## SELECTED TEXT
2.8. Main Achievements

  • Formulation of the so-called Dońda’s law (PAD, pp. 138–39).
  • Formulation of the MEIE Principle (PAD, p. 149).
  • Experimental verification of the MEIE Principle and determination of the mass of a bit (PAD, pp. 146–47 and 156).
  • Definition of the limit for the accretion of knowledge (PAD, p. 149).
  • Specification of the critical mass of information (PAD, p. 148).
  • Methodology and theory of creation.
  • Theory of being whose initial premise and fundamental category is the concept of error.

3. Professor A. Dońda as a Science-Fiction Novella

Is PAD a science fiction novella? The answer can only be affirmative, as the novella displays the essential traits of this literary genre. Let us accept the view of science fiction narration as presented by Istvan Csicsery-Ronay in his The Seven Beauties of Science Fiction (Csicsery-Ronay 2012). Following Csicsery-Ronay, a science fiction narration is “a particular, recognisable mode of thought and art”, and “this mode is a constellation of diverse intellectual and emotional interests and responses that are particularly active in an age of restless technological transformation” (Csicsery-Ronay 2012, pp. 17–18). He considers seven such categories: fictive neology, fictive novums, future history, imaginary science, the science-fictional sublime, the science-fictional grotesque, and the Technologiade. All of these categories are present in PAD. As a point of reference for the detailed presentation of each of these categories, we direct the reader to Csicsery-Ronay’s book. In the following section, we will attempt to uncover their presence in PAD5.
Fictive neology refers to “new words and other signs that indicate worlds changed from their own, just as viewers of visual science fiction expect special visual effects, and listeners expect special sonic effects representing new sense-perceptions and aesthetic designs” (Csicsery-Ronay 2012, p. 18). PAD, as compared to Lem’s other books, is rather poor in regards to neologisms. One cannot find here examples of new neology in the sense of “extrapolative names close to the norm of pseudorealistic plausibility” (Csicsery-Ronay 2012, p. 46), like, for example, the bottombiter chair ant (Multipodium pseudostellatum Trylopii), the snakefooted telescoper (Anencephalus pseudoopticus tripedius Klaczkinensis), or the trippersneak (Serpens vitiosus Reichenmantlii), that populate other universes Ijon Tichy wants to save6. There are no robots either, like the great constructors Klapaucius and Trurl (Lem 1973). Apart from toponyms (fictitious names of African cities and towns, which are similar to real African place names), there is only one new word in PAD, which is an acronym: SVARNEtics. This acronym is important because it represents a new interdisciplinary science. This new science, however, is really just a cover for Dońda’s actual research programme, which will lead to the professor’s revolutionary discoveries. The second acronym, on the other hand, cognate in the same way, i.e., MZIMU, cannot be considered a neologism for reasons that will be soon explained shortly; this acronym serves as a tangent point between the DTW and the LRW. In any case, both acronyms effectively represent a kind of “neology without neologisms” (Csicsery-Ronay 2012, p. 40).

## SUPPLIED INFORMATION
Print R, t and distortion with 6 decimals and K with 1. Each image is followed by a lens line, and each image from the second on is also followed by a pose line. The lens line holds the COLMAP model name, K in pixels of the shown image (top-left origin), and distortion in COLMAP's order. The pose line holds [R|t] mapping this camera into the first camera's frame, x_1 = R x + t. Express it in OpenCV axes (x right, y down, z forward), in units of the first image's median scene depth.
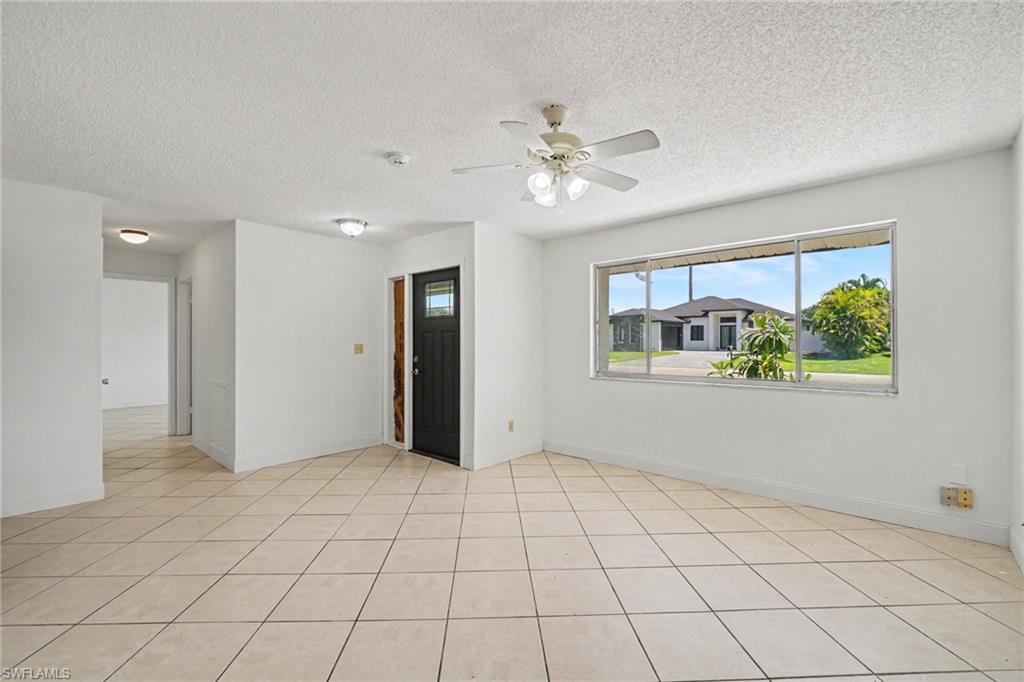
lens RADIAL K [[439.7, 0, 484.6], [0, 439.7, 336.6], [0, 0, 1]] dist [-0.004478, 0.000689]
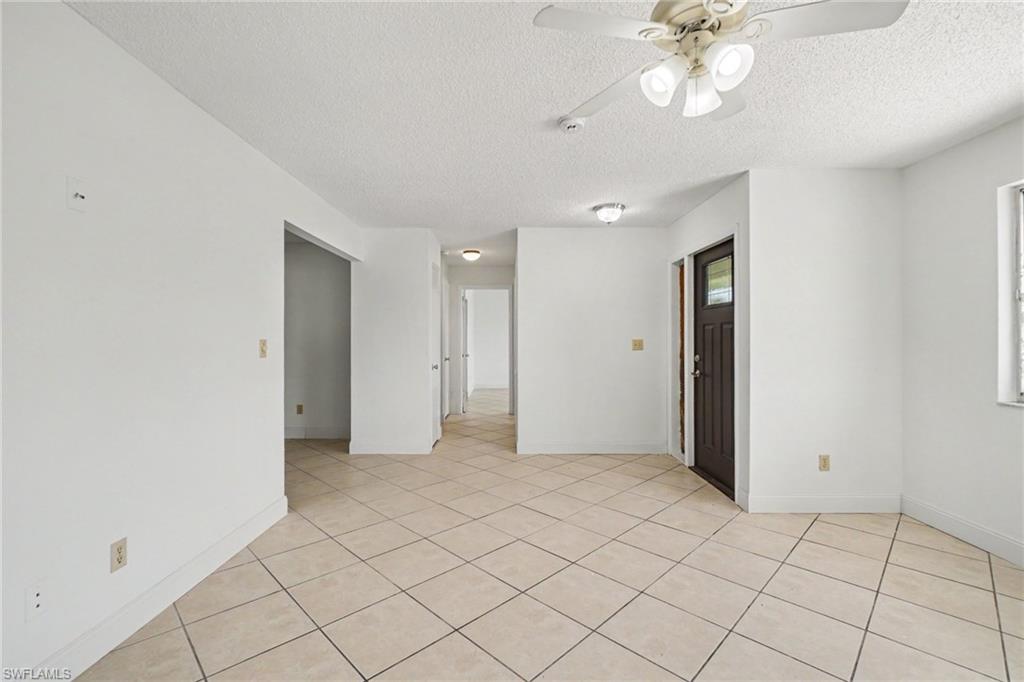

## SET OF TASKS
- 1) Please quote the passage on Professor A. Dońda word for word, beginning at the words "2.8. Main Achievements" and ending after the words "146–47 and 156).".
- 2) List the categories of science fiction narration that the Professor A. Dońda passage attributes to Csicsery-Ronay.

## RESPONSES BY ITEM NUMBER
- 1)
2.8. Main Achievements

  • Formulation of the so-called Dońda’s law (PAD, pp. 138–39).
  • Formulation of the MEIE Principle (PAD, p. 149).
  • Experimental verification of the MEIE Principle and determination of the mass of a bit (PAD, pp. 146–47 and 156).

- 2)
- fictive neology
- fictive novums
- future history
- imaginary science
- the science-fictional sublime
- the science-fictional grotesque
- the Technologiade